The wall behind the standing, swaying Ken Midas contained a gallery of press cuttings, all neatly preserved behind glass. His eye caught the headlines “Meeting Ken Midas, the king of cool”, “More than a morning smoothie”. The centrepiece of all of them was one from the mid-2020s in bed with one of his early Phrygia fridges. The photoshoot had coincided with the well-publicised breakdown of his marriage during an unusually spectacular midlife crisis. His above average looks and far better than average bank account were enough for a half-way done beano of epic proportions. It became a well-worn joke that Ken Midas would sleep with more or less anything including household appliances.*
The refrigeration breakthrough that first made him rich was thirty years ago now but it remained the centrepiece. He never matched it, despite having far greater resources. The EatMan, a pocket toaster and microwave, fell victim to a class action lawsuit brought by those who had suffered pocket fires in which Midas Inc settled for damages of $1.7bn. He had been quoted as saying that the reason for the problems was “not the fault of the device but the fucking idiots using them”, he had said in and interview with the Financial Times. “It’s not the EatMan that’s the problem, but the fact that the people using them are completely stupid,” he said during an interview with Newsweek. The company ultimately had to recall the entire production run of 190,000 EatMans.
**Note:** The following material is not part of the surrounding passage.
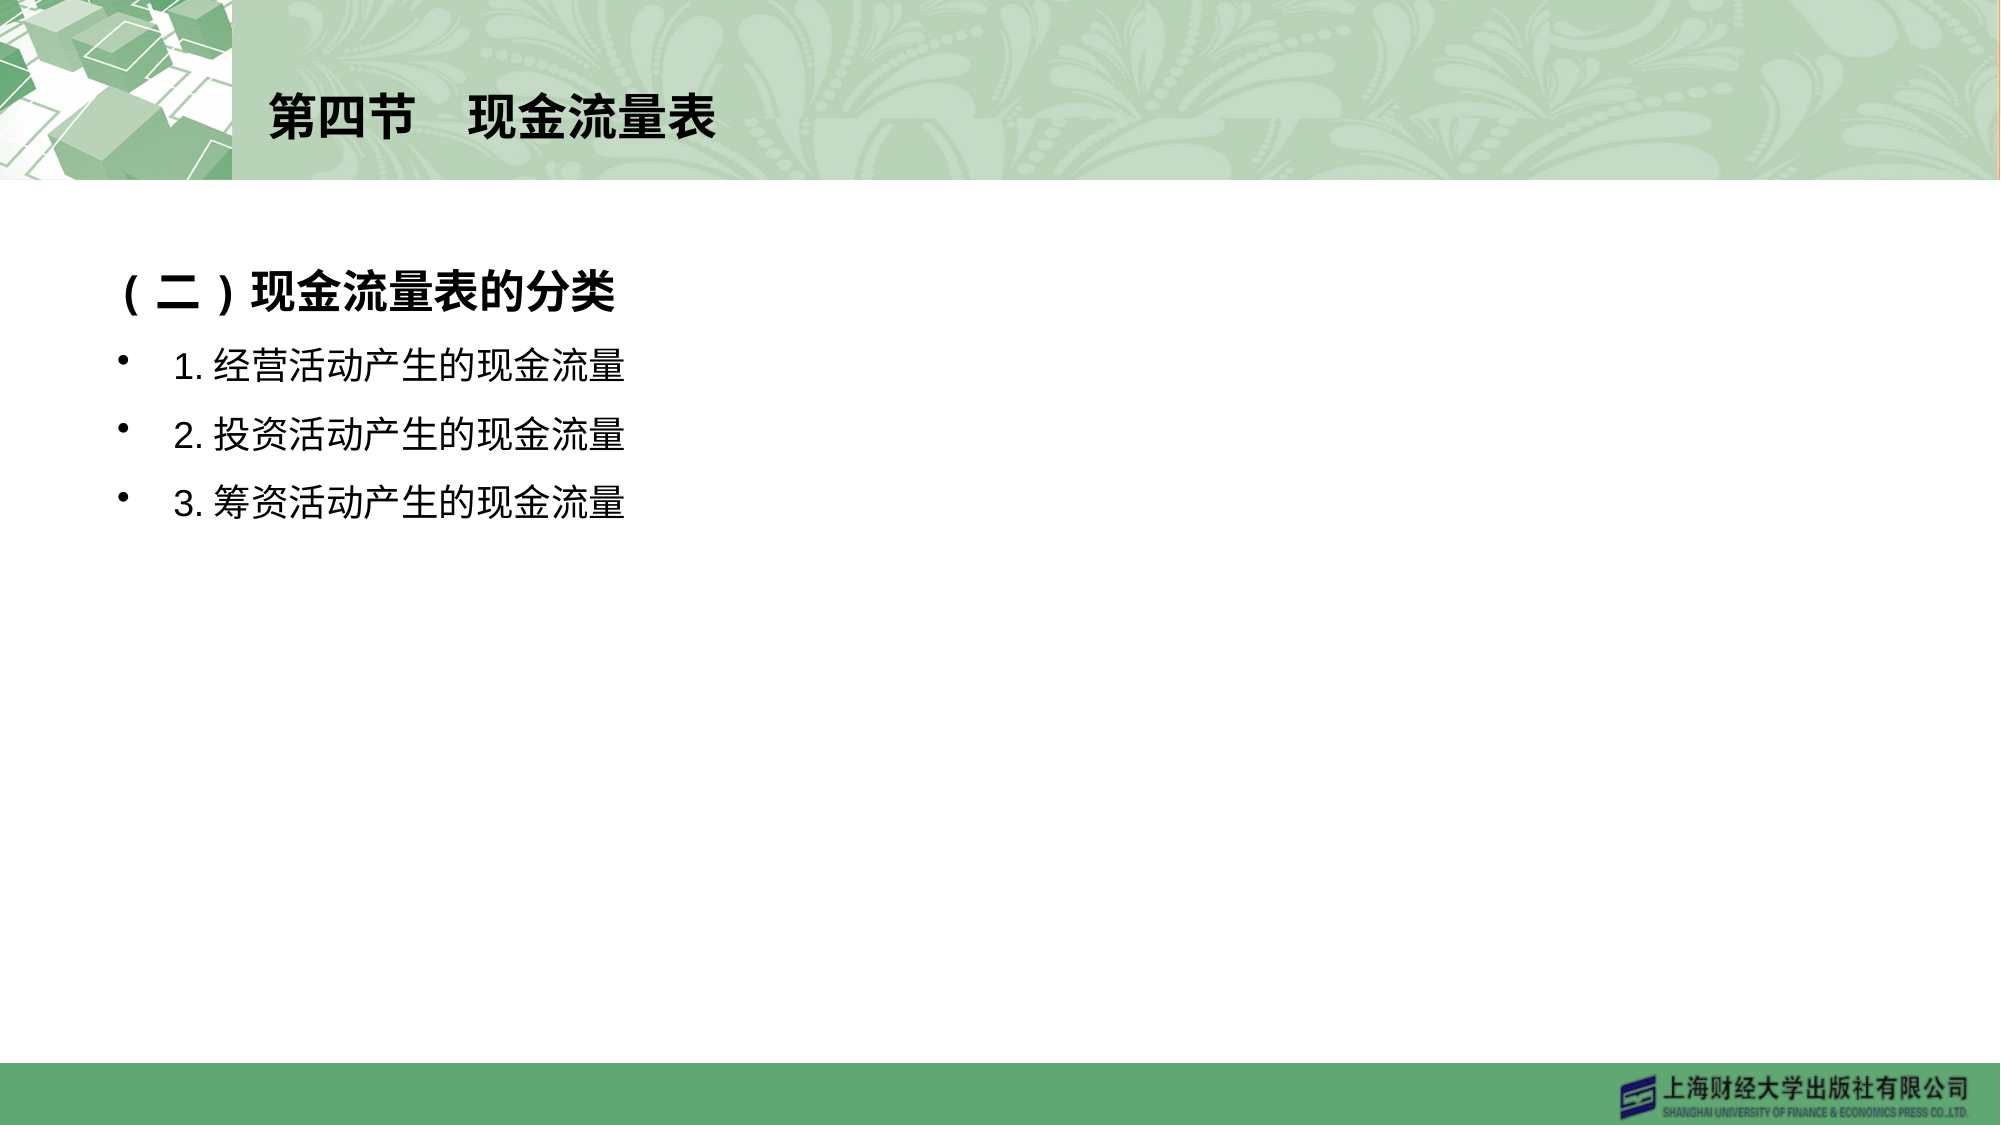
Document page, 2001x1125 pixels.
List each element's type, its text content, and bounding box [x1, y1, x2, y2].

Thoughts of this episode buzzed through his head forcing him to lower his now aching arms, moving back to his large empty desk. The EatMan was the disaster which ultimately brought him to this fabulous office of the President Emeritus. The Midas share price had plummeted and his statements had only compounded the problem. Nothing was clearer than that customers–some singed–were unhappy being called stupid by a man famous for sleeping with a refrigerator. The popular outcry led by those burnt by the EatMan led the board to tell him the only way to save the company, and his fortune, was for him to step aside.
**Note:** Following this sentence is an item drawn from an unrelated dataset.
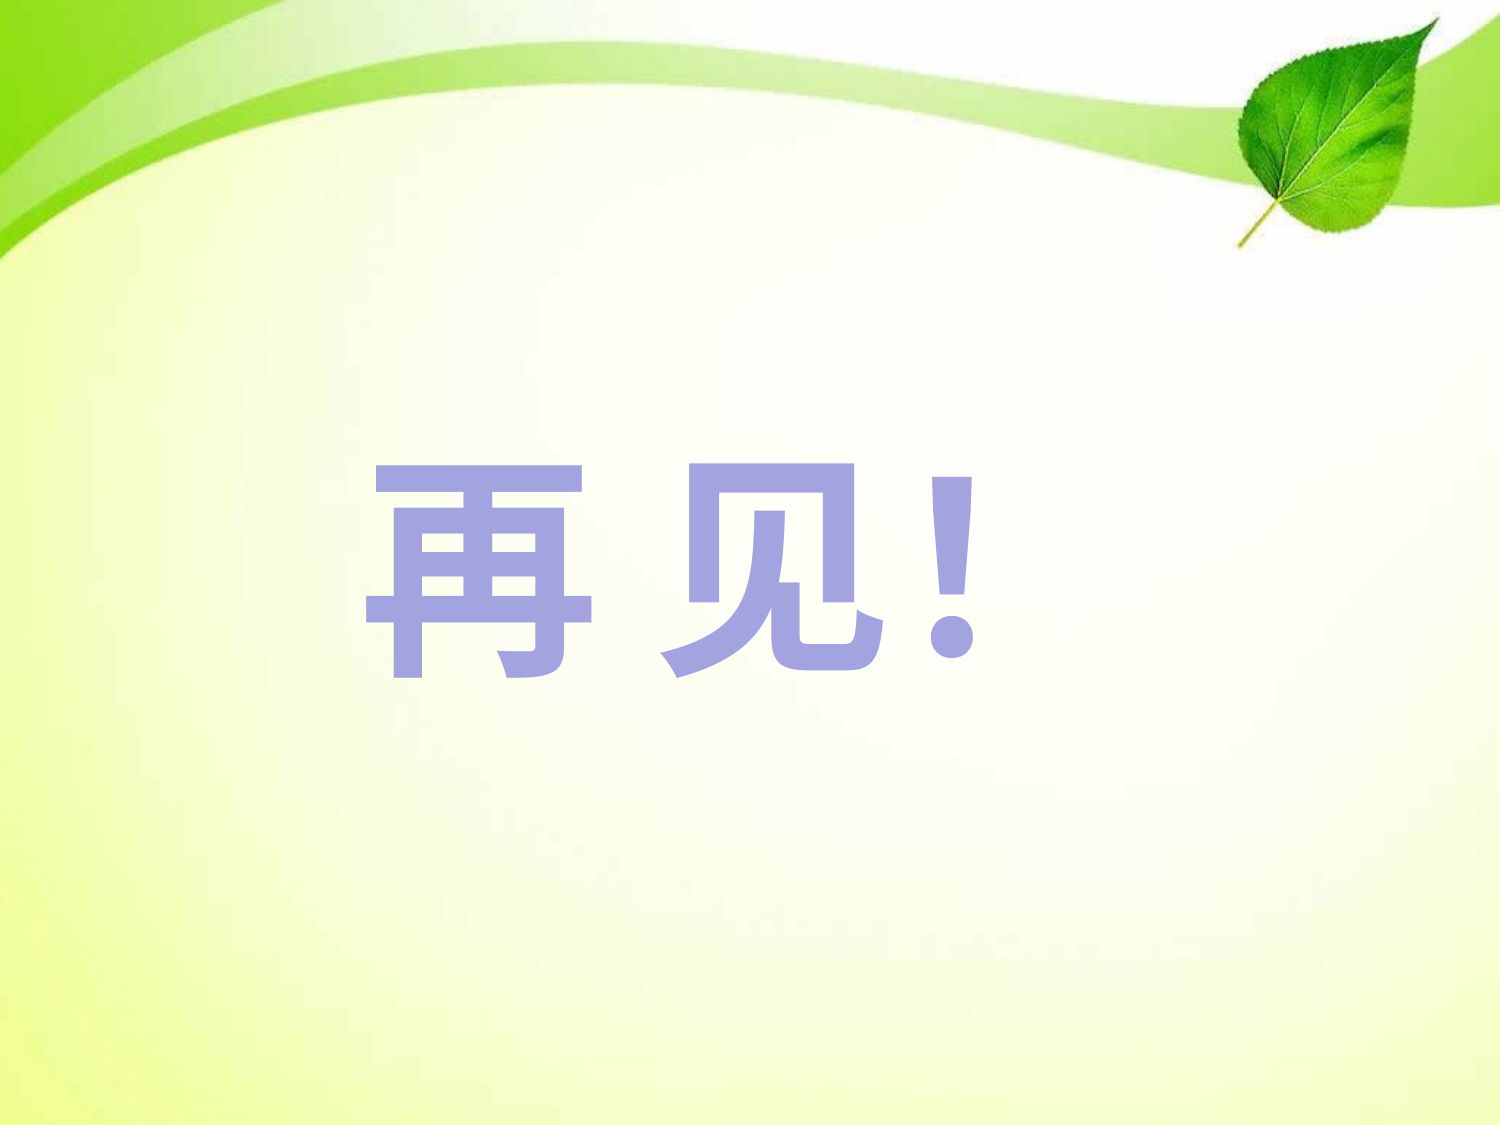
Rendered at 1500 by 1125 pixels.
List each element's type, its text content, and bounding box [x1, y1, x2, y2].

picture [0, 0, 1500, 1125]
text_box 再 见！ [344, 409, 1227, 712]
Midas sank into his high-backed office chair covered in supple white leather all kept at optimum sitting temperature by Phrygia. He pressed a button on the desk, “I am not taking calls,” he said. He lowered himself into his heat controlled supple leather sanctuary to think of a follow up, while picturing all the people beetling aimlessly below him.
“Idiots,” he thought, closing his eyes. ■
*This joke was first told by a little-known stand-up called Brian Murray in the Frog and Fly pub in Luton, but statistics suggest it has since been told by around 54% of the world’s population.